Amman Bars

The tiles that are forced by a given patch of tiles can be determined by decorating the tiles as shown below, and then insisting that tiles be placed so the extra markings form straight lines.  These lines, known then as "Amman Bars", are then extended across the plane, and any other tile must have its markings on an Amman Bar.


At left we have a tiling with Amman bars in one direction.  Note that adjacent bars are always a longer (L) of a shorter (S) distance apart.  The ratio of these distances is the golden ratio.  Note also that there are 6 L's and 4 S's.  If you take a big enough piece of the tiling, this ratio tends as well to the golden ratio.  The sequence that a tiling generates will never have SS or LLL.  These sequences can be deflated much like a Penrose tiling:  replace every S by L, LL by S, drop all single L's.  To inflate, replace L by S, S by LL, and add L between a pair of S's.  If you deflate or inflate a Penrose tiling, the Amman sequences are also deflated or inflated.  
If two families of parallel bars are placed at the proper angle to each other, a Penrose tiling is determined.  This raises the question:  Is the tiling or the configuration of Amman bars the essential item?
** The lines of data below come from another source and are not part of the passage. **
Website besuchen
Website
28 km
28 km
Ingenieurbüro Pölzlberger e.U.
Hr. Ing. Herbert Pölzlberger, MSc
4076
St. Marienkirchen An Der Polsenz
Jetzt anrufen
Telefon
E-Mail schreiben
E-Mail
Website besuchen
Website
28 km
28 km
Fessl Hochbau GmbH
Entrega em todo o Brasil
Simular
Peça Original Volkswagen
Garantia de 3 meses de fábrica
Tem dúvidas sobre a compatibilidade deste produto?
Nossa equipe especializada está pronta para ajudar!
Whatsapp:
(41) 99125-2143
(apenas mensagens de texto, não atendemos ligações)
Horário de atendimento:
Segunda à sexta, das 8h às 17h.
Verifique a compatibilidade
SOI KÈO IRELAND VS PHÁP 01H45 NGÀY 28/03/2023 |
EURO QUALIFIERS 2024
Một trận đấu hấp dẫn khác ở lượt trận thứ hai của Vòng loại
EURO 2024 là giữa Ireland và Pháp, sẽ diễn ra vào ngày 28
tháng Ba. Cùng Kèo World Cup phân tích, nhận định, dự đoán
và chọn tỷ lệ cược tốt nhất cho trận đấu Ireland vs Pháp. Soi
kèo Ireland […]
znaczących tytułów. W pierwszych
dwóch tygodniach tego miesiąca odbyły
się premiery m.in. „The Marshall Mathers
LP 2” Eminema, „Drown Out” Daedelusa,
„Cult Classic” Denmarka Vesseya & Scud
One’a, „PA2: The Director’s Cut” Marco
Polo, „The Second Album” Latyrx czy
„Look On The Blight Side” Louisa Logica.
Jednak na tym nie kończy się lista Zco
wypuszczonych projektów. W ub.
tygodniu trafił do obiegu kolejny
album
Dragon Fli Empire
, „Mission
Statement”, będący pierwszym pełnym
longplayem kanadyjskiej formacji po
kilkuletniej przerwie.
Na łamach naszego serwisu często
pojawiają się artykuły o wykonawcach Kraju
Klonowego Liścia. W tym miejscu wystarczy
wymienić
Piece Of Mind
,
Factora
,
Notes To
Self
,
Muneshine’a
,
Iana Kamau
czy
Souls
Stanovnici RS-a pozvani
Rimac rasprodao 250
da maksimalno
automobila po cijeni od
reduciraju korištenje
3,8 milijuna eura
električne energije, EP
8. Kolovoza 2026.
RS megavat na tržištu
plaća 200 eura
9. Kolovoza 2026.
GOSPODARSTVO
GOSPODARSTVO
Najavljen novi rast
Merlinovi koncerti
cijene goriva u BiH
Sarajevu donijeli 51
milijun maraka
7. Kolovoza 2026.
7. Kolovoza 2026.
In the image at left, Amman bars have been drawn in 3 directions.  If you wanted to, you could draw them in two more directions.
The Amman sequences exhibit the same sort of local isomorphism properties at the tilings do:  If you find a string, say LSLLS, you never have to go very far in the sequence to find an identical string.  This is  a great contrast to many other nonperiodic phenomena.  For instance, the digits of an irrational number don't have this property.